EXTRACT:
◇ ◇ ◇ ◇
I have a project organized in the following tree

|.
|..
|-- devops
|-- project1
|-- project2

In the devops folder, I have included the other two projects as submodules, since these two projects are developed independently by two different teams.

|.
|..
|-- project1@0deed0fa
|-- project2@0beef0fb
|-- .gitlab-ci.yml

I have setup the pipeline to deploy the projects. Whenever there are new commits on any of the projects, a trigger is setup to run the devops project pipeline. As part of the devops jobs, I run git submodule commands to fetch and merge. Then build. It works.

The problem I have is, over a period of time, there are a lot of changes made to the submodules. The changes from the last submodule commit to the devops project folder is replayed every time there is a commit on any of the projects. Once a month, I manually update the devops project folder and update to the latest commit of the submodule projects. I can commit the changes from the devops pipeline task, but that will generate new pipeline in the same devops pipeline. (I didn't test it but it seems obvious).

Is there any way I can update the submodules to the latest commit as part of the devops pipeline?

Thanks.

Only Build Your Binaries Once

Using git submodules are not the best practice for implementing an integration pipeline. The seminal book Continuous Delivery states the following in the section Only Build Your Binaries Once (Chapter 5):

Many build systems use source code held in the version control system as the canonical source for many steps. The code will be compiled repeatedly in different contexts during the commit process, again at acceptance test time, [etc.] Every time you compile the code, you run the risk of introducing some difference.
◇ ◇ ◇ ◇
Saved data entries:
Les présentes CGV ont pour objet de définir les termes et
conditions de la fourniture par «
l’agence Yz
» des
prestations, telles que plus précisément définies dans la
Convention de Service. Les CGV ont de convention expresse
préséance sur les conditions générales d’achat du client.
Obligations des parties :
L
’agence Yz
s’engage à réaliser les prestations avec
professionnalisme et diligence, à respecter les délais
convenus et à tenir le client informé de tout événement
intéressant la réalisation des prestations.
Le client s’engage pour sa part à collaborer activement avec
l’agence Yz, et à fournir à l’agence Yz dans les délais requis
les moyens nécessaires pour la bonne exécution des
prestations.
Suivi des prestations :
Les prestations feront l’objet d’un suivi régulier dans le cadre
◇ ◇ ◇ ◇
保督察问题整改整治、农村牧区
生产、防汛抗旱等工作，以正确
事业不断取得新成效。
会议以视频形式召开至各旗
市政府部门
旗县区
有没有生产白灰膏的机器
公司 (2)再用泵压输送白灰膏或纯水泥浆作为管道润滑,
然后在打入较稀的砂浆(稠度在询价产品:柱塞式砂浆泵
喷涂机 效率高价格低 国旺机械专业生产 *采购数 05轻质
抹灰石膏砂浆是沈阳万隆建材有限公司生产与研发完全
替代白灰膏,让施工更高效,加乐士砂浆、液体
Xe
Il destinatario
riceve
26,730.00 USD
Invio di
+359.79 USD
◇ ◇ ◇ ◇
PROBLEM STATEMENT: Repeat the part of the text on git submodules between "Using git submodules" and "introducing some difference.", inclusive.

RESPONSE TO THIS EXERCISE:
Using git submodules are not the best practice for implementing an integration pipeline. The seminal book Continuous Delivery states the following in the section Only Build Your Binaries Once (Chapter 5):

Many build systems use source code held in the version control system as the canonical source for many steps. The code will be compiled repeatedly in different contexts during the commit process, again at acceptance test time, [etc.] Every time you compile the code, you run the risk of introducing some difference.